■ 本文:
——

北海道の特急を乗り尽くす

はじめに
  私は北海道出身であるが、生まれて3年半で引っ越したため道内での記憶はない。しかし、事あるごとに親戚宅へ帰ったり何度となく旅をしているため、それなりに思い出はある。
 北海道内での特急列車で思い出すのは、何より「ライラック」(昭和55年〜平成19年)である。故郷の旭川に行くため、千歳空港(当時)からよく乗った思い出がある(幼少の頃には「いしかり」(昭和50年〜55年)にも乗ったはずなのだが、残念ながらその記憶はない)。
 その後の初めて1人旅でも、道内にあった特急にあれこれ乗りまわした。そのうち今ではもう無くなってしまったものには、「おおとり」(函館−網走)、「北海」(函館(小樽経由)札幌)などがある。特急ではないが、今となっては国内からほぼ消えてしまった夜行急行列車も、「大雪」(札幌−網走)、「まりも」(札幌−釧路)、「利尻」(札幌−稚内)など道内にはまだたくさんあり、これに快速「ミッドナイト」(札幌−函館)を加えた列車たちを周遊券で乗り続け、宿泊料金なしで道内をあちこち周ったものである。
 
@今はなき「北海」と「まりも」(昭和61年7月撮影。24年前の印画紙そのままのため、色褪せています。そのうちにフィルムスキャナを買い、綺麗な写真にしたいと思っています)

——

■ 問題の要件: 本文の「その後の初めて1人旅でも、道」から「をあちこち周ったものである。」までの部分を、そのまま書き写してもらえますか。

■ 提示された記録:

——

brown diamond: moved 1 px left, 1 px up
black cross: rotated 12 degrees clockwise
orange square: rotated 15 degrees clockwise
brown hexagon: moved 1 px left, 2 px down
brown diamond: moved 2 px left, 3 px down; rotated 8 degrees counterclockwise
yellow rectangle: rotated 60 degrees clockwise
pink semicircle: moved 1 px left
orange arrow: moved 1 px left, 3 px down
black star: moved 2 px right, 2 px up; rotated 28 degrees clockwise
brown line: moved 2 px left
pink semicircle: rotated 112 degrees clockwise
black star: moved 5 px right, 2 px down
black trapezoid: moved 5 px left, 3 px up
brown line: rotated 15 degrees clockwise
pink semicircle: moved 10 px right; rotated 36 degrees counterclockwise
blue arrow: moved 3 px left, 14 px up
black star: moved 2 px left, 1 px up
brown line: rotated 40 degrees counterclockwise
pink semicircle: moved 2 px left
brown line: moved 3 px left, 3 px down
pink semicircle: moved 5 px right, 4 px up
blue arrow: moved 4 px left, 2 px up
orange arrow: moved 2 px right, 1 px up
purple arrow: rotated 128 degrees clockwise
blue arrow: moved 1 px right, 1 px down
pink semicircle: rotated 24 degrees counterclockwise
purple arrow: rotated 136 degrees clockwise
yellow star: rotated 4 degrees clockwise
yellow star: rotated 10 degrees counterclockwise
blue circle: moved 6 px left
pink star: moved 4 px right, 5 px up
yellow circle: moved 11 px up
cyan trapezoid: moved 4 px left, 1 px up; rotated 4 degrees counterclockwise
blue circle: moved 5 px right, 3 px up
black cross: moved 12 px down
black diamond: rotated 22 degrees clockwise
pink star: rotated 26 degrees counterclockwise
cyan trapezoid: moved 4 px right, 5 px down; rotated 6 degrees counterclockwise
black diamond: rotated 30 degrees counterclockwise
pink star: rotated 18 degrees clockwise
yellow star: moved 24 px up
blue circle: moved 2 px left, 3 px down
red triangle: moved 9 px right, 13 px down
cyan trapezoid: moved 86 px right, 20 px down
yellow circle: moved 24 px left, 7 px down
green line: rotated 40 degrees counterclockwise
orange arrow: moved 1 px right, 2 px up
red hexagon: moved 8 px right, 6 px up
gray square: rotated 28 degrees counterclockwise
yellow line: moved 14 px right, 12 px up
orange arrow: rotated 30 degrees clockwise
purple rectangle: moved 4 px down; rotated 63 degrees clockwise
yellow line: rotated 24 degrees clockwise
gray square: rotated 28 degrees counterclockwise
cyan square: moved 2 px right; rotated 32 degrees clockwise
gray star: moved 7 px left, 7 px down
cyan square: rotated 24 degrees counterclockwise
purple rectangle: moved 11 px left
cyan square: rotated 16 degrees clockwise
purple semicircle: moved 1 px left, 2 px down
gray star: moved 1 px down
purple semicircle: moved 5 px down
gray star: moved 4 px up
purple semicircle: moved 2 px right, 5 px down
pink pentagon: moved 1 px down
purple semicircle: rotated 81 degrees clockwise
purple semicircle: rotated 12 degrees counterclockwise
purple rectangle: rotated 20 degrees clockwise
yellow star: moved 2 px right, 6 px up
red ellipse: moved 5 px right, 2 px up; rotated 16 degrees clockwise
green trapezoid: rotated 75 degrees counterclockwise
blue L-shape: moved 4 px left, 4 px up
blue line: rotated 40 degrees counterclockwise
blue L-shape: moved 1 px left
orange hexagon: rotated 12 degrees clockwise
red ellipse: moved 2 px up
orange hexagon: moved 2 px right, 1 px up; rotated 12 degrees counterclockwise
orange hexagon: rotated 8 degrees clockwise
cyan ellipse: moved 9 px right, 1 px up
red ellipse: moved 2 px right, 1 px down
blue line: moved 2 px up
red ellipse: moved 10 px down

——

■ 課題への回答:
その後の初めて1人旅でも、道内にあった特急にあれこれ乗りまわした。そのうち今ではもう無くなってしまったものには、「おおとり」(函館−網走)、「北海」(函館(小樽経由)札幌)などがある。特急ではないが、今となっては国内からほぼ消えてしまった夜行急行列車も、「大雪」(札幌−網走)、「まりも」(札幌−釧路)、「利尻」(札幌−稚内)など道内にはまだたくさんあり、これに快速「ミッドナイト」(札幌−函館)を加えた列車たちを周遊券で乗り続け、宿泊料金なしで道内をあちこち周ったものである。